There's this question in Introduction to Statistical Learning that says:
Suppose that $n=2$,$p=2$,$x_{11}=x_{12}$,$x_{21}=x_{22}$. Furthermore, suppose that $y_1+y_2=0$ and $x_{11}+x_{12}=0$ and $x_{12}+x_{22}=0$, so that the estimate for the intercept in a least squares, ridge regressions, or lasso mode is zero,$\hat{\beta_0}=0$.
(d) Argue in this setting, the lasso coefficients $\hat{\beta_1}$ and $\hat{\beta_2}$ are not unique-in other words, there are many possible solutions to the optimization problem in (c). Describe these solutions.
Information:
Here (c) refers to the lasso optimization of the given data, which is:
$$(y_1-\hat{\beta_1}x_{11}-\hat{\beta_2}x_{12})^2+(y_2-\hat{\beta_1}x_{21}-\hat{\beta_2}x_{22})^2+\lambda(|\hat{\beta_1}|+|\hat{\beta_2}|)$$
Now, looking at the solution from this site:
The Problem:
Here, the author says:
Now solutions to the original Lasso optimization problem are contours of the function $(y_1-(\hat{\beta_1}+\hat\beta_2)x_{11})^2$ that touch the Lasso-diamond $\hat\beta_1+\hat\beta_2=s$.
Now, the problem with this line is the function $(y_1-(\hat\beta_1+\hat\beta_2)x_{11})^2$. It has 4 variables, namely $\hat\beta_1$,$\hat\beta_2$,$x_{11}$ and $y_1$. So should this be plotted in 4-dimensions?
No, because in the next line the author says that :
Finally, as $\hat\beta_1$ and $\hat\beta_2$ vary along the line $\hat\beta_1+\hat\beta_2=\frac{y_1}{x_{11}}$, these contours touch the Lasso-diamond edge $\hat\beta_1+\hat\beta_2=s$ at different points.

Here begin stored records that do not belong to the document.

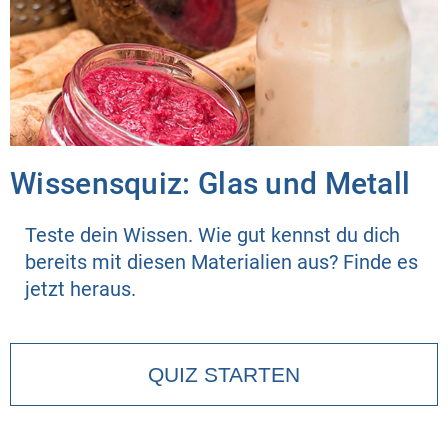
Wissensquiz: Glas und Metall
Teste dein Wissen. Wie gut kennst du dich
bereits mit diesen Materialien aus? Finde es
jetzt heraus.
QUIZ STARTEN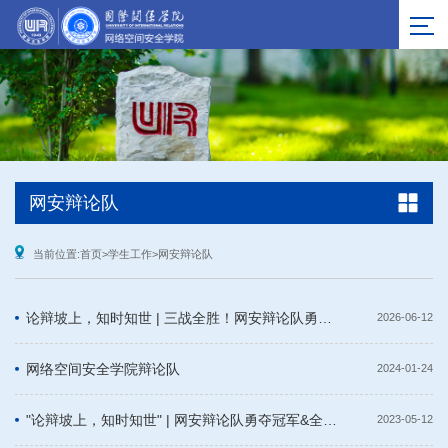
网安辩论队
当前位置:
首页
>
学生工作
>
网安辩论队
论辩坡上，知时知世 | 三战全胜！网安辩论队勇夺校赛冠军
2026-06-12
网络空间安全学院辩论队
2024-01-24
"论辩坡上，知时知世" | 网安辩论队勇夺冠军&全程最佳
2023-05-12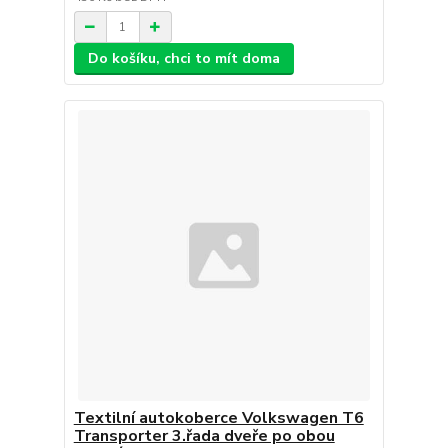
Do košíku, chci to mít doma
Textilní autokoberce Volkswagen T6
Transporter 3.řada dveře po obou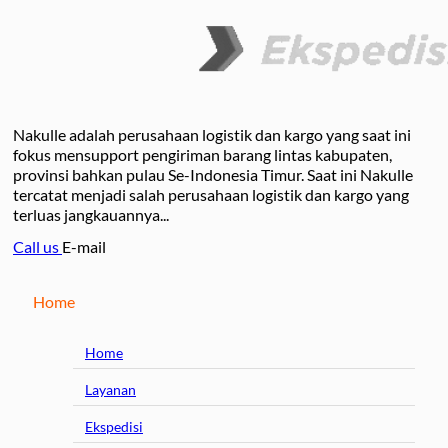
Nakulle adalah perusahaan logistik dan kargo yang saat ini
fokus mensupport pengiriman barang lintas kabupaten,
provinsi bahkan pulau Se-Indonesia Timur. Saat ini Nakulle
tercatat menjadi salah perusahaan logistik dan kargo yang
terluas jangkauannya...
Call us
E-mail
Home
Home
Layanan
Ekspedisi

In which the author explicitly says $\hat\beta_1+\hat\beta_2=\frac{y_1}{x_{11}}$ a line, which means there are only two dimensions. And that may also mean that the function $(y_1-(\hat\beta_1+\hat\beta_2)x_{11})^2$ might be 3-dimensional, and it's contours are represented in 2-dimensions.
But how do $x_{11}$ and $y_1$ vary in this setting, given that two dimensions are taken by $\hat\beta_1$ and $\hat\beta_2$, (as they are used to make that Lasso-diamond)?
So, basically the representation of the function $(y_1-(\hat\beta_1+\hat\beta_2)x_{11})^2$ is not clear to me.